This invention relates generally to an open end spinning machine, and more particularly to the prevention of the occurrence of snarls in the yarn end present in a yarn take-up tube at the time when the spinning machine stops or starts to operate.
Generally, in an open end spinning machine such as, for example, described in U.S. Pat. No. 3,354,626, each spinning unit includes means for feeding individually opened fibers into a spinning rotor, in which subatmospheric pressure is produced by rotation thereof. The opened fibers are formed into a yarn in the spinning rotor. The yarn is transported from the spinning rotor by a take-up means including a yarn take-up tube and yarn take-up rollers and is wound on a bobbin by a winding means. Also, in the above open end spinning machine, each of the fiber feeding means, yarn take-up means and yarn winding means is mounted on a separate driving shaft and a single motor drives these separate driving shafts through a rotation transmission mechanism including trains of gears. This motor also drives an endless belt, which is in frictional contact with spindles of the spinning rotors to rotate the same.

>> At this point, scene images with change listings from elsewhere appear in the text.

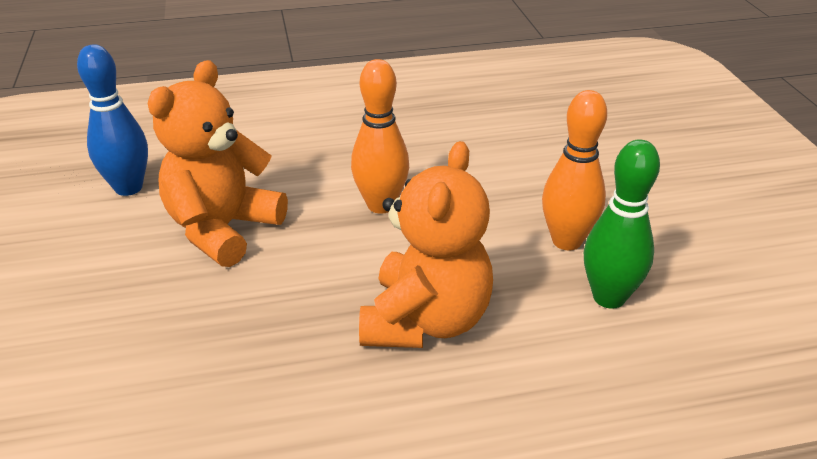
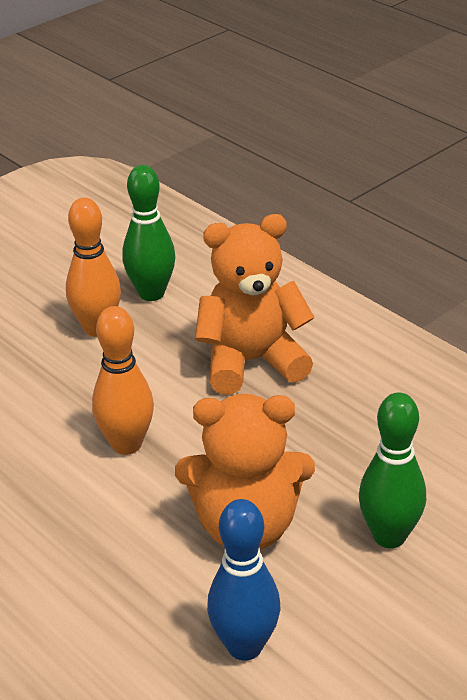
camera: 120 degrees left, 0 degrees up
(115, 299) = (389, 536): none -> green bowling pin

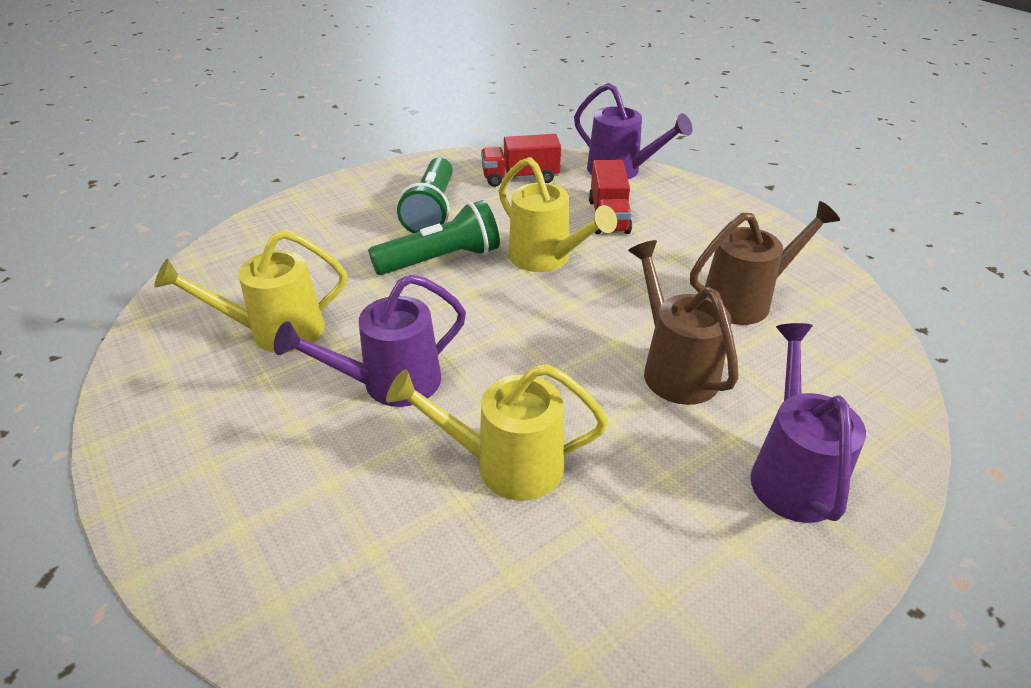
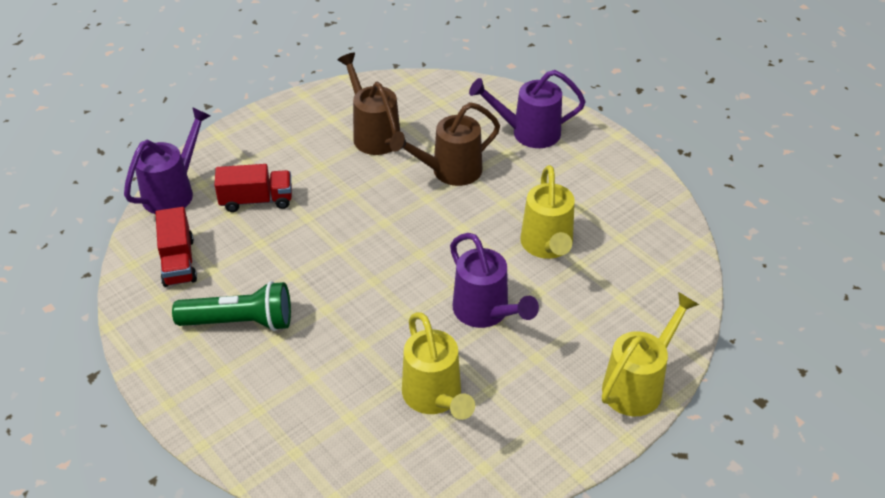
camera: 95 degrees left, 5 degrees up
(441, 259) = (325, 304): green flashlight -> none
(546, 259) = (323, 237): yellow watering can -> yellow watering can (638, 385)

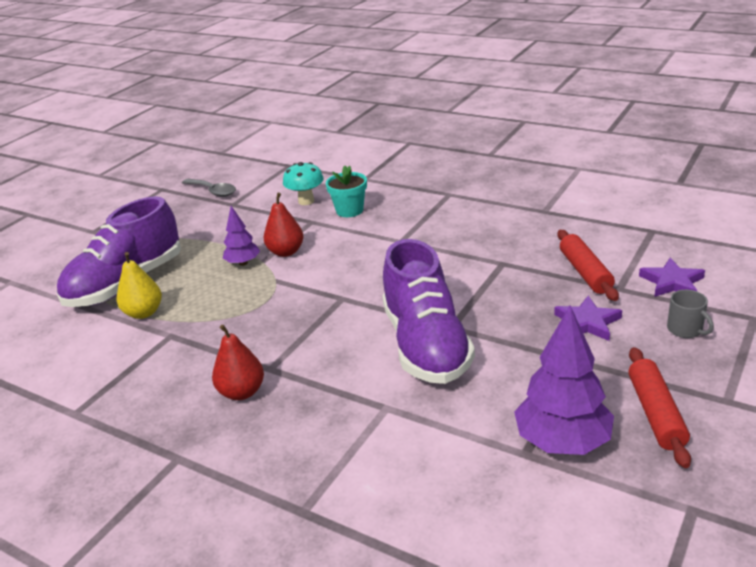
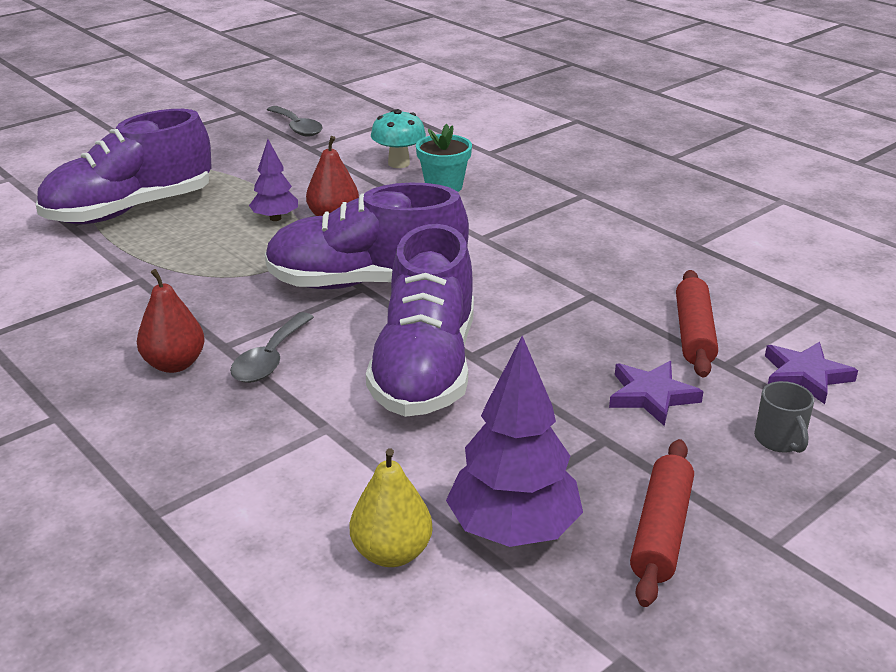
camera: 15 degrees right, 0 degrees up
(144, 313) = (127, 247): yellow pear -> yellow pear (391, 553)
(311, 368) = (270, 359): none -> grey spoon
(342, 294) = (366, 283): none -> purple shoe

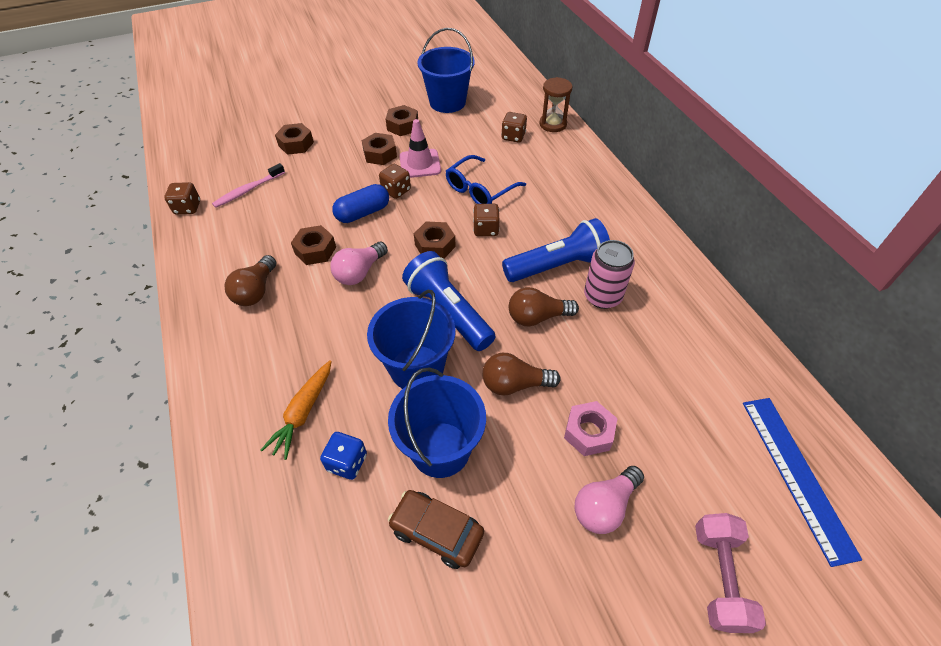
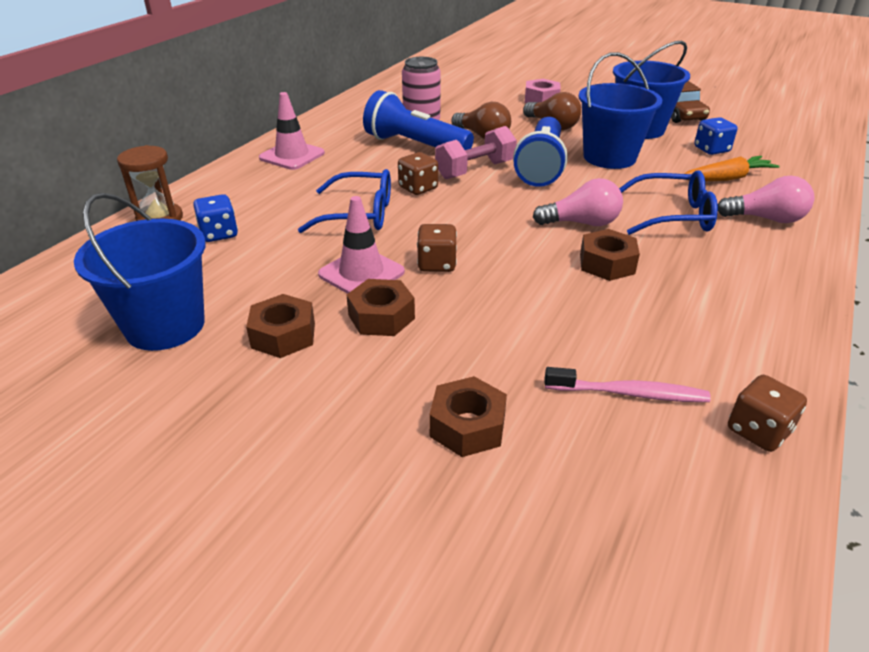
camera: 130 degrees left, 15 degrees down
(256, 291) = (712, 266): brown light bulb -> none
(311, 324) = (672, 215): none -> blue glasses
(363, 213) = (507, 266): blue capsule -> none
(435, 245) = (481, 203): brown nut -> none
(513, 136) = (219, 234): brown dice -> blue dice
(597, 198) = (292, 156): none -> pink traffic cone
(604, 506) = (575, 87): pink light bulb -> pink light bulb (766, 219)
(719, 577) = (557, 63): pink dumbbell -> pink dumbbell (475, 170)
(797, 475) = (470, 59): blue ruler -> none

When the spinning machine is stopped, the fiber feeding means is first stopped to discontinue the supply of fibers to the spinning rotor, the take-up roller and winding roller are then stopped at a time when the yarn end resulting from breakage of the yarn still remains in the yarn take-up tube which undergoes the suction effect of the subatmospheric pressure in the spinning rotor. Finally, all the spinning rotors are stopped. On starting, all the spinning rotors start to rotate simultaneously, the yarn take-up rollers and winding rollers are then rotated in a reverse direction to push the yarn ends from the take-up tubes into the spinning rotors, while the fiber feeding means are operated to supply the opened fibers into the spinning rotors thereby to allow them to be twisted into the reversed yarn ends. Thereafter, the take-up rollers and winding rollers are rotated in a normal, yarn winding direction.
With this stopping method, the rotation of the spinning rotors continues for a predetermined period of time even after the take-up rollers have stopped, and the rotating rotors can impose the suction effect thereof upon the yarn ends in the yarn take-up tubes. This causes each yarn end to be untwisted between the associated spinning rotor and take-up rollers so that the occurrence of snarls in the yarn end can be prevented to some extent. However, where the yarn end has been given a strong twist, the afore-mentioned suction effect of the spinning rotor may not satisfactorily prevent the yarn end from being snarled after the stop of rotation thereof and therefore the yarn end may shrink upwardly out of the yarn take-up tube. In such case, even when the spinning rotor is rotated before the rotation of the take-up roller and winding roller starts in the reverse direction, it is not possible to introduce the yarn end into the take-up tube and hence to the spinning rotor by the suction effect of the latter. Moreover, in the spinning machine as discussed above, since the untwisting of the yarn end is intended to be effected between the spinning rotor and the yarn take-up rollers, the length over which the yarn end is untwisted is such that yarn quality is adversely affected.
It is therefore a principal object of this invention to provide a method and apparatus for starting and stopping an open end spinning machine, which can significantly prevent the occurrence of snarls in the yarn end regardless of the degree of twist of the yarn and can limit the untwisted length of the yarn to a favourable value.